Skip to content

Latest commit

 

History

History
213 lines (150 loc) · 12.2 KB

File metadata and controls

213 lines (150 loc) · 12.2 KB

Documentation

Table of contents

Overall workflow

To be able to use the tool, we first need to configure it and make sure we provide all the necessary input. Next, we can build, and then run the tool. Once inside of the container, we need to mine the rules and then validate them. Once the validation is complete, we need to export the confirmed rules, and finally build the detector that is equipped with the confirmed rules.

Configuration

To be able to mine annotation usage rules, the tool requires three things:

  • a set of input Java projects to mine the rules from
  • a set of JAR files for resolving the types of imported classes, annotations, etc.
    • if not provided, the miner uses a heuristic which may not always produce accurate results
  • configuration.json file that specifies what APIs we want to mine rules for

The first two parameters can be provided through mounting existing directories to their respective volumes mentioned in the docker-compose.yml file. We currently expose three volumes:

  • mining-sources - represents the directory where the input Java projects will reside in.
  • lib-sources - represents the directory where the JAR files will reside in.
  • exports - represents the directory where the exported artifacts (candidate rules, confirmed rules, the detector, etc.) will reside in.

By default, these volumes are mounted to the directories with the same name in your host machine in the root of this project's directory. See the miner.volumes section in the docker-compose.yml file if you want to change any default directory.

While you can certainly populate these input directories yourself, we also provide tools to download the input Java projects (from GitHub) and JAR files (from Maven Central). See Downloading Projects and JAR files section.

configuration.json file contains the necessary information about the APIs we are interested in mining. Example file:

{
    "api": {
        "prefixes": [
            "org.eclipse.microprofile",
            "javax",
            "jakarta"
        ],
        "subApi": {
            "prefixes": [
                "org.eclipse.microprofile.config",
                "org.eclipse.microprofile.faulttolerance",
                "org.eclipse.microprofile.graphql",
                "org.eclipse.microprofile.health",
                "org.eclipse.microprofile.jwt",
                "org.eclipse.microprofile.metrics",
                "org.eclipse.microprofile.openapi",
                "org.eclipse.microprofile.opentracing",
                "org.eclipse.microprofile.reactive",
                "org.eclipse.microprofile.rest",
                "org.eclipse.microprofile.auth"
            ]
        }
    }
}

We simply need two types of prefixes for the configuration:

  • api#prefixes is used to make sure the provided rules contain at least one annotation that belong to any of these namespaces.
  • api#subApi#prefixes is used to group the annotation usages based on the sub-APIs (i.e., packages), and perform the mining for each sub-API individually. The mining parameters are automatically configured according to the size of each group. This improves the quality of the mined rules.

Building and running

Once configuration is done, build and run the application. We can build the application using build.sh command. Once the project is successfully built, we can run it using run.sh command. A successful execution will land you in the bash shell.

your-host-machine> ./build.sh && ./run.sh
# some build related output
# ...
========================================================================
This tool allows you to mine candidate annotation usage rules 
from the target projects located in /pipeline/mining-sources.
Once you mine candidate rules, you can review and validate them 
using the Rule Validation Tool (RVT). Confirmed rules can be exported 
to be used for misuse detection.

◆ DATA FOR ANALYSIS ◆
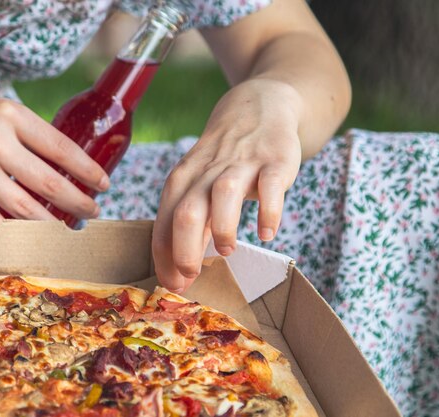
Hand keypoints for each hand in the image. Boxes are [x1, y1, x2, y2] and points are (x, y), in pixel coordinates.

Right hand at [0, 79, 108, 225]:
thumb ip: (25, 135)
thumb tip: (63, 166)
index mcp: (10, 115)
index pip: (62, 148)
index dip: (88, 171)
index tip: (104, 184)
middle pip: (50, 183)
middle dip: (79, 202)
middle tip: (93, 211)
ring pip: (27, 208)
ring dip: (52, 223)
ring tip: (67, 227)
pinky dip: (14, 228)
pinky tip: (28, 230)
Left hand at [152, 79, 302, 291]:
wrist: (258, 108)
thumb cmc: (223, 159)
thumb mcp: (198, 185)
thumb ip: (191, 225)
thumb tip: (181, 271)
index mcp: (183, 180)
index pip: (164, 222)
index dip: (164, 257)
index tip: (171, 286)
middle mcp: (207, 172)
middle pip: (186, 212)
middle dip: (184, 250)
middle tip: (190, 277)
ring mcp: (242, 164)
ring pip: (222, 195)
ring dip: (222, 228)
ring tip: (227, 252)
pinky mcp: (274, 160)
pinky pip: (271, 187)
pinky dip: (269, 211)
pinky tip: (267, 233)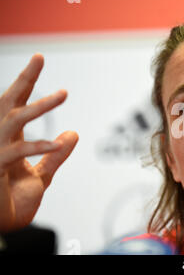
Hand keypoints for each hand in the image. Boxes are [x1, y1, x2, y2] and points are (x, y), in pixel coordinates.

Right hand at [0, 53, 77, 232]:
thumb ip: (56, 155)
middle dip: (24, 80)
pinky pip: (17, 152)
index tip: (38, 59)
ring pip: (14, 121)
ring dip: (39, 107)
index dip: (27, 82)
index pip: (18, 104)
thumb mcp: (40, 176)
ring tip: (63, 94)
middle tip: (39, 58)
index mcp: (9, 138)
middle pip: (9, 103)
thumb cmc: (11, 200)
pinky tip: (58, 142)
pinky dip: (39, 147)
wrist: (0, 226)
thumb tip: (73, 132)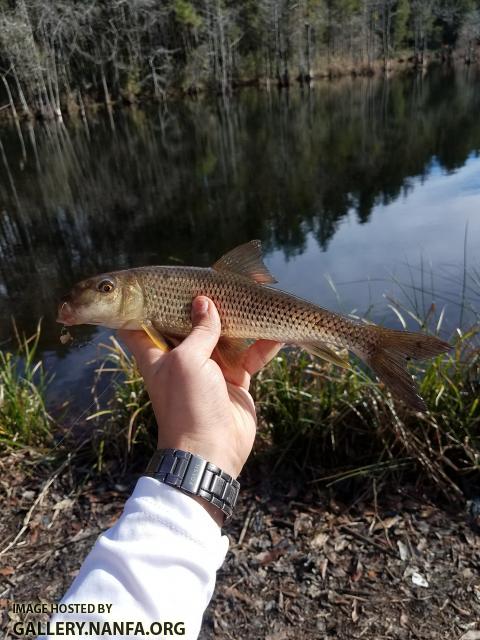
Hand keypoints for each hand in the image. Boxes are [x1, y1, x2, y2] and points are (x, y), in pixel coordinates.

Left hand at [118, 297, 281, 522]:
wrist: (211, 452)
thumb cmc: (188, 404)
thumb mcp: (187, 360)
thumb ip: (199, 329)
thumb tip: (205, 302)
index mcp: (156, 353)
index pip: (138, 323)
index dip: (142, 303)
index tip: (151, 281)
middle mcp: (180, 358)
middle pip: (187, 324)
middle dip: (201, 305)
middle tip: (216, 280)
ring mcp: (208, 369)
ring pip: (222, 336)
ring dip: (236, 321)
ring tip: (252, 299)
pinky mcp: (233, 380)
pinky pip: (249, 357)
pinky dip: (262, 346)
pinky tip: (277, 332)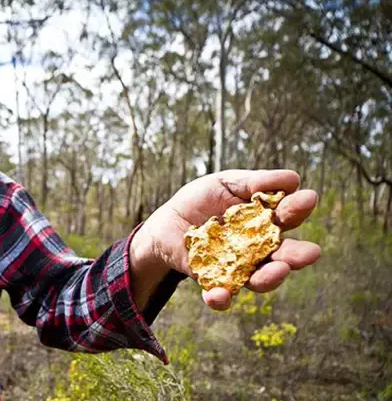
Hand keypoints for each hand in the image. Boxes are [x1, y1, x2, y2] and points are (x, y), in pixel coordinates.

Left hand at [132, 169, 320, 309]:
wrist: (167, 222)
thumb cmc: (201, 200)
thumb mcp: (225, 183)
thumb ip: (255, 182)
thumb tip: (292, 179)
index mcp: (266, 221)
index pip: (288, 216)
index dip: (298, 208)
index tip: (307, 199)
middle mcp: (260, 248)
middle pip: (284, 254)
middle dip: (298, 254)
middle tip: (311, 252)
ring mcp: (239, 268)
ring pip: (261, 279)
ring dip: (271, 278)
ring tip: (279, 270)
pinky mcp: (214, 282)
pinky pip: (222, 295)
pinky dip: (221, 298)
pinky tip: (218, 295)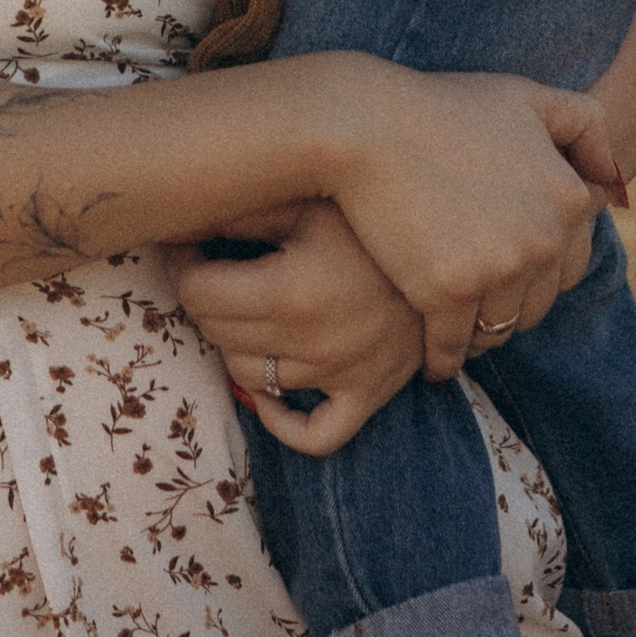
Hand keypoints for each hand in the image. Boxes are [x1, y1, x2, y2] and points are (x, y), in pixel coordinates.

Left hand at [169, 199, 427, 453]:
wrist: (452, 249)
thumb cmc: (374, 217)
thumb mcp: (311, 202)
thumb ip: (246, 211)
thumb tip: (184, 216)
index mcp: (292, 289)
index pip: (198, 292)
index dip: (183, 266)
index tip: (188, 249)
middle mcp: (312, 342)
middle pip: (216, 332)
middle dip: (205, 300)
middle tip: (216, 273)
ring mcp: (339, 375)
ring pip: (248, 377)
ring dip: (236, 346)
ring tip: (247, 312)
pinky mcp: (366, 395)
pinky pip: (314, 435)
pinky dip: (282, 421)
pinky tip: (272, 391)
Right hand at [318, 59, 605, 381]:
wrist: (365, 124)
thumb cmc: (440, 108)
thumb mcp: (526, 97)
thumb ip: (584, 124)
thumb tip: (616, 180)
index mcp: (569, 199)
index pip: (570, 267)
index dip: (536, 270)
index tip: (507, 273)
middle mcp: (544, 238)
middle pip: (535, 305)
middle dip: (508, 305)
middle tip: (476, 303)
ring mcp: (498, 268)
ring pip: (496, 331)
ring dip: (478, 335)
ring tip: (455, 330)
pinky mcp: (449, 293)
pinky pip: (452, 348)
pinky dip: (442, 359)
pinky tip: (431, 360)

◆ WHAT THE TASK ASKS ◆
Please pick up the documentation for the annotation rule-mining tool after its last line and keep writing it.

◆ TASK OUTPUT ◆
Available commands:
	 mine                  - Mines candidate rules from target projects located in /pipeline/mining-sources
	 validate              - Uploads the mined candidate rules into the RVT for validation
	 export-rules          - Exports the validated correct rules from RVT
	 build-detector        - Builds the misuse detector Maven plugin jar file, and provides installation directions
	 download-jars         - Downloads the required jar files mentioned in /pipeline/config/configuration.json file
	 clone-projects        - Clones the projects mentioned in the input file into /pipeline/mining-sources directory
	 info                  - Shows information about the available commands
pipeline> 

By default, every time you run the container, the info command is automatically run to show the available commands. You can obviously use the info command at any point in time to get the same information.

We have 7 commands each performing different tasks. We now will describe each command individually.

Mining

Assuming that we have configured the mining-sources and lib-sources accurately (meaning that they contain the input Java projects, and JAR files), to start the mining process, all we need to do is to issue the mine command. That's it! Once the mining process is done, it will save the candidate rules to the /pipeline/exports directory (the name template is candidate_rules_{current_milliseconds}.json).

Note. mine command is a wrapper around the miner which is a runnable fat-JAR file. If you want to provide custom configuration values, you can certainly run the miner jar file.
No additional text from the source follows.